Received from CAABU
Foreign Office Minister Alistair Burt MP this week called the situation in
Gaza "unacceptable and unsustainable" and declared that it is "essential
that there is unfettered access to meet the humanitarian needs of the
people of Gaza in order to enable the reconstruction of homes and
livelihoods and to permit trade to take place."
The comments were made during a debate on UK foreign policy in the Middle
East on Monday (June 14th) in the House of Commons. This was followed on
Tuesday (June 15th) by a more specific debate on Gaza, secured by MP for
Westminster North Karen Buck.
However further remarks by the Minister were not quite as forceful, as he
backed the Israeli proposed inquiry into the raid on the Gaza aid flotilla.

Given problem A:
Repeat the Gaza report word for word, from "Received from CAABU" to "North Karen Buck.".
Given problem B:
In the Gaza report, who secured the Tuesday debate on Gaza?
Given problem C:
Please carry on the Gaza report from where it stops.
The listing has no connection to the Gaza report.

Supplied data:
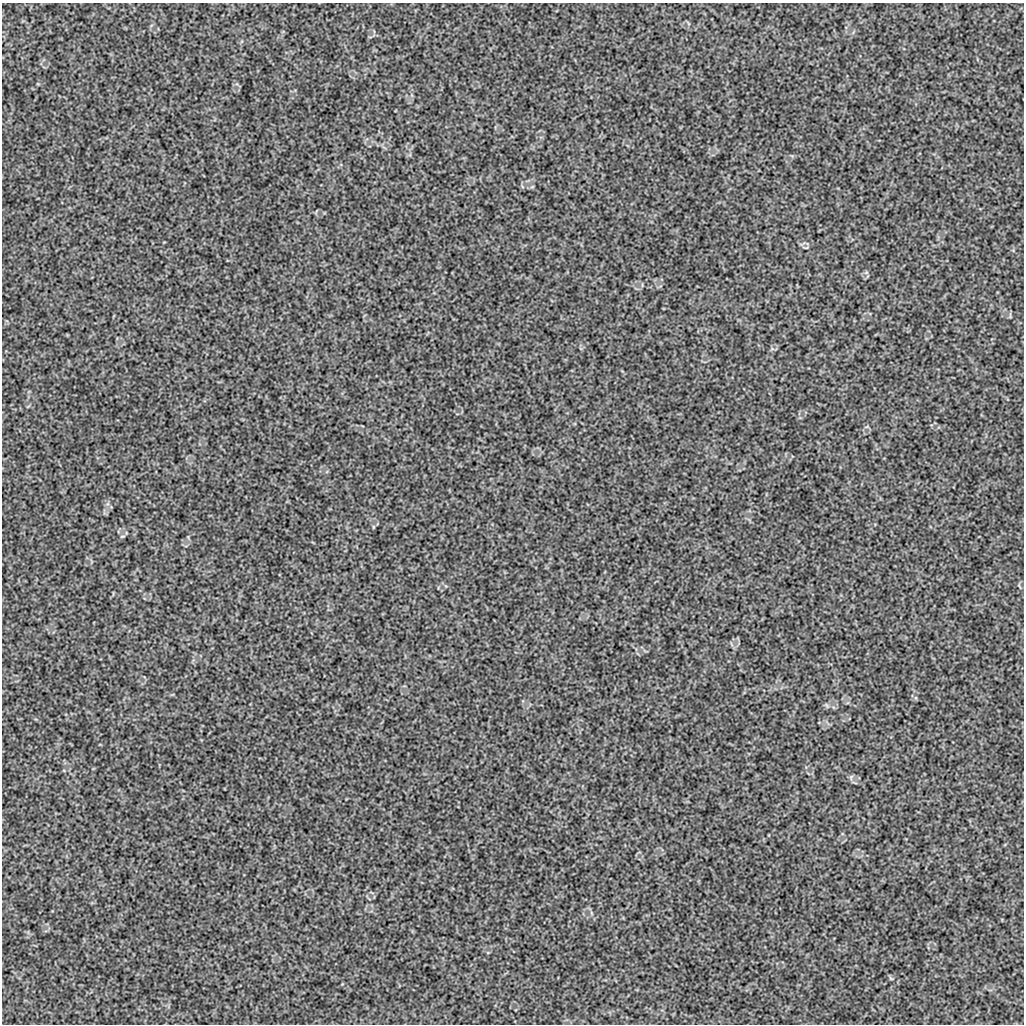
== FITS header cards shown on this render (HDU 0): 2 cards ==
NAXIS1  =                 1022 / length of data axis 1
NAXIS2  =                 1022 / length of data axis 2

Exercise output A:
Received from CAABU
Foreign Office Minister Alistair Burt MP this week called the situation in
Gaza "unacceptable and unsustainable" and declared that it is "essential
that there is unfettered access to meet the humanitarian needs of the
people of Gaza in order to enable the reconstruction of homes and
livelihoods and to permit trade to take place."
The comments were made during a debate on UK foreign policy in the Middle
East on Monday (June 14th) in the House of Commons. This was followed on
Tuesday (June 15th) by a more specific debate on Gaza, secured by MP for
Westminster North Karen Buck.

Exercise output B:
Karen Buck, MP for Westminster North.

Exercise output C:
He declared the inquiry, which will be internal and not involve any
questioning of those involved from either side, as meeting "the United
Nations Security Council resolution requirement of an independent and
impartial inquiry with an international element." This international
element being Lord Trimble, founder this week of a new international
friends of Israel group, and former Judge Advocate General to the Canadian
forces, Ken Watkin. Neither of whom will be allowed to vote on the
Karen Buck, who CAABU took on a delegation to Gaza in March which she
frequently cited, declared that the situation in Gaza is an issue of
"proportionality and collective punishment" and that "Israel has remained
firmly in control of Gaza's sovereignty, controlling its borders, airspace
and coastal waters and retaining the right to enter at will. Gaza is
surrounded on three sides by a security fence, and a seam zone extending up
to 1 km into the territory is enforced by snipers to prevent anyone from
approaching the fence...Some 900,000 children and young people are trapped
in an open prison. What that is doing to them and to the next generations
of political leaders does not bear thinking about."
She finished by adding that the government's role she be more active and
that "Britain's longstanding connection with the area should be used even
more effectively to achieve a resolution."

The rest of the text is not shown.